NAS storage often supports CIFS (Common Internet File System) and NFS (Network File System). CIFS is a Windows centric filesystem whilst NFS is usually for UNIX based platforms.
Both NAS and ObS use TCP/IP to communicate between the host computers and the shared storage controllers. This IP traffic is usually carried over the LocaL Area Network (LAN) rather than a dedicated SAN.
SAN traffic between the application and storage array is significantly more sensitive to delayed or lost data than is similar LAN traffic. To prevent customer affecting events, the SAN is typically designed to avoid overloading. One common solution is to construct the SAN so that it can accommodate every port sending and receiving at full speed. Unfortunately, SAN connections are expensive and SANs are cost constrained. SAN architects balance cost and risk and recognize that a mistake can result in customer impacting outages.
The protocols of the SAN are
- FC (Fibre Channel)
- FICON (Fibre Connectivity) – a version of FC for IBM zSeries computers
- FCoE (Fibre Channel over Ethernet)
- FCIP (Fibre Channel over IP)
- iSCSI (IP Small Computer Systems Interface)
All are enterprise scale derivatives of the peer to peer SCSI (Small Computer Systems Interface) of the 1980s. The latter two (FCIP and iSCSI) are IP encapsulated protocols and are carried over a LAN.

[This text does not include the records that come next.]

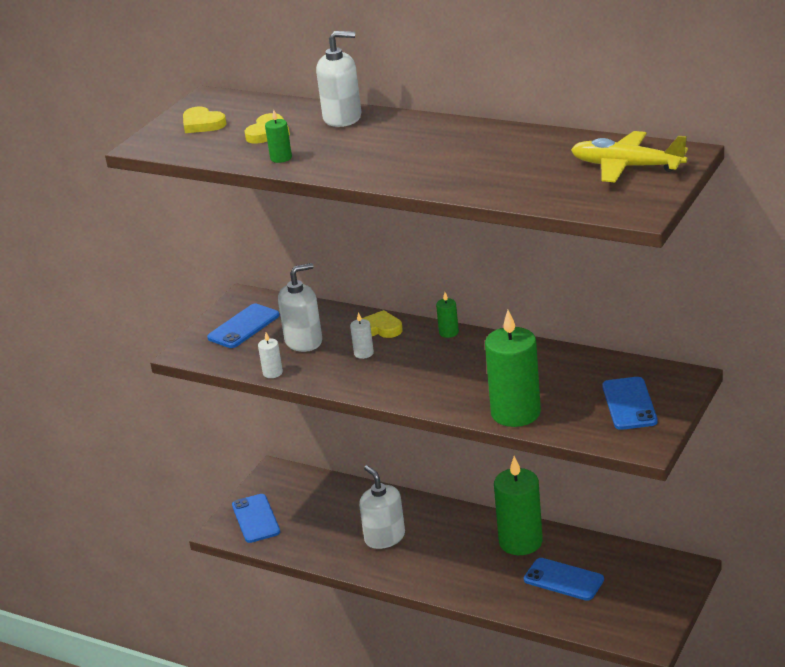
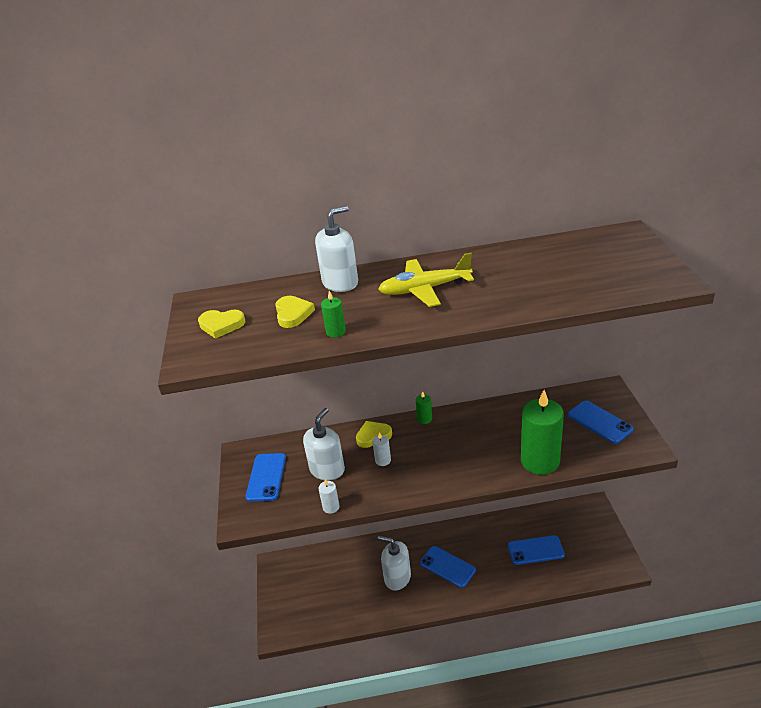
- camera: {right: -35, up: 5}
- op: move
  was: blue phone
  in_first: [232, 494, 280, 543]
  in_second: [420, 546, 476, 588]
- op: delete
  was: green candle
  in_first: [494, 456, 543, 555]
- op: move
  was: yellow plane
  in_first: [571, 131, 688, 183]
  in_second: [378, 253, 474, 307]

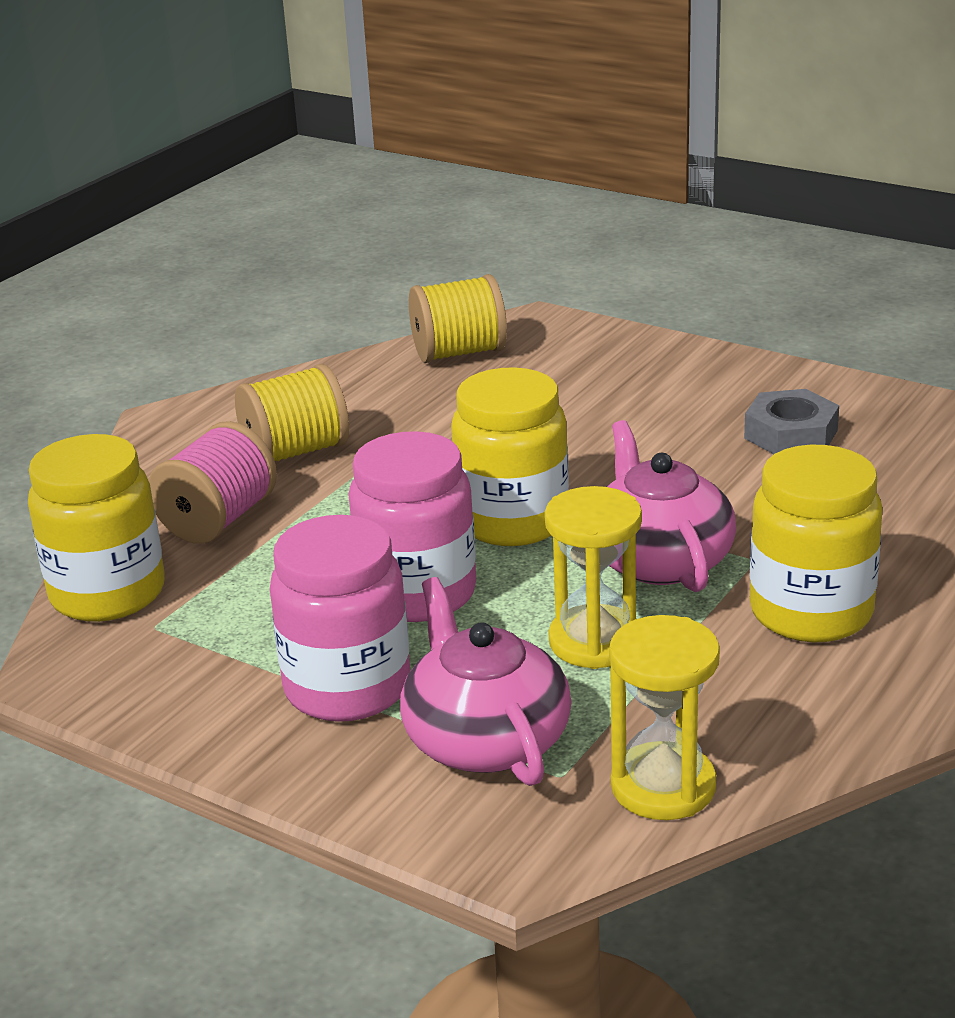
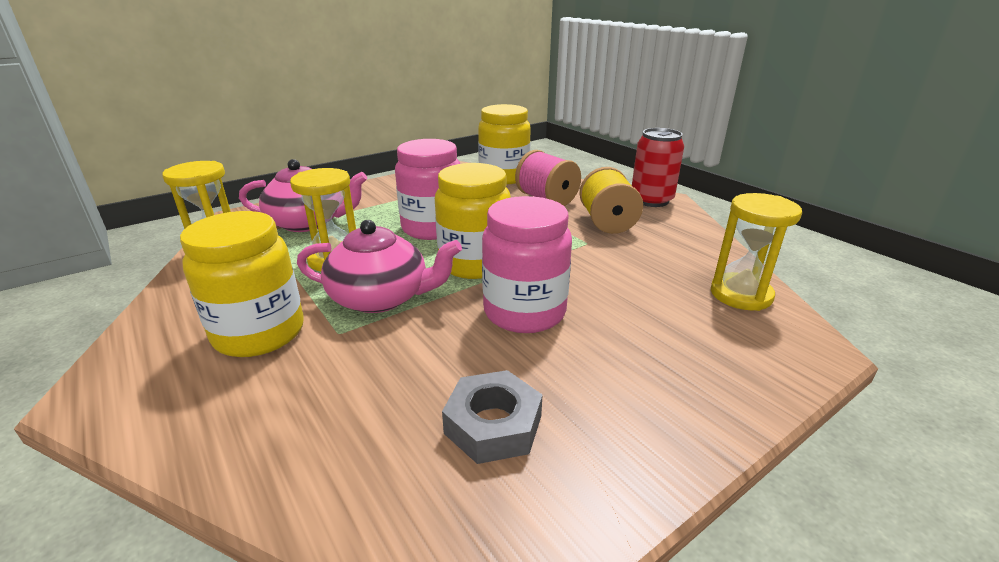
- camera: {right: 110, up: 0}
- op: move
  was: pink jar
  in_first: [270, 515, 410, 722]
  in_second: [482, 196, 572, 333]
- op: replace
  was: yellow spool
  now: yellow hourglass
  in_first: [409, 274, 507, 363]
  in_second: [711, 193, 802, 311]
- op: insert
  now: red can
  in_second: [632, 128, 684, 207]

FC is implemented at the same protocol level as Ethernet but unlike Ethernet is designed as a lossless protocol with very predictable latency characteristics. FC was designed to support the sensitive application to storage interface maximising throughput and reliability.
Note: FCIP and iSCSI don’t have any mechanism to deal with LAN overloading and as a result they are prone to delays and frame loss. As a result they not suitable in larger environments where engineered levels of performance and resilience are required. Their main benefit is that they can be implemented at low cost on an existing LAN.
Physical layer over-provisioning is compounded when implementing complex, multi-tier, edge-core-edge switch designs in very large scale environments. Intended to provide physical reconfiguration flexibility to accommodate growth, these designs actually introduce substantial additional cost, complexity, and resultant risk.
SANs are typically designed around a fan-out ratio between host connections and storage array ports of between 6:1 and 12:1 depending on the estimated intensity of the storage activity. Low utilization hosts can be theoretically supported at the upper fan out ratios whilst highly utilized hosts need much lower fan out ratios.
In a virtualized world, applications are untethered from the underlying physical hardware, the same hardware that has physical network connections to the SAN. For example, VMware VMotion, (deployed in production at 60-70% of VMware customers according to VMware), enables the migration of an entire running virtual machine, application and all, from one physical host and physical storage system to another seamlessly and without user interruption.
Cloud computing offers many benefits to the Enterprise, obscuring the physical complexity of servers, storage and networks from applications, enabling rapid deployment and enhanced availability through outages. Cloud does not, however offer a free lunch; inadequate underlying SAN infrastructure will become very rapidly exposed as more and more workload is virtualized and automated tools move and migrate critical business applications between nodes on ever larger clusters of servers and storage.
Cloud not only insulates and obscures the physical complexity of the underlying hardware from applications; it also has the potential to obscure the cause of an outage from IT Operations, increasing time to resolve and reducing right first time diagnostics. It is not unusual for a fairly simple fault that can be repaired in a few minutes to take many hours to diagnose the root cause with much technical hand-off between support teams on the way.
The choice is stark: over-engineer, pay the price and hope for the best or adopt a more scientific approach and manage the SAN proactively.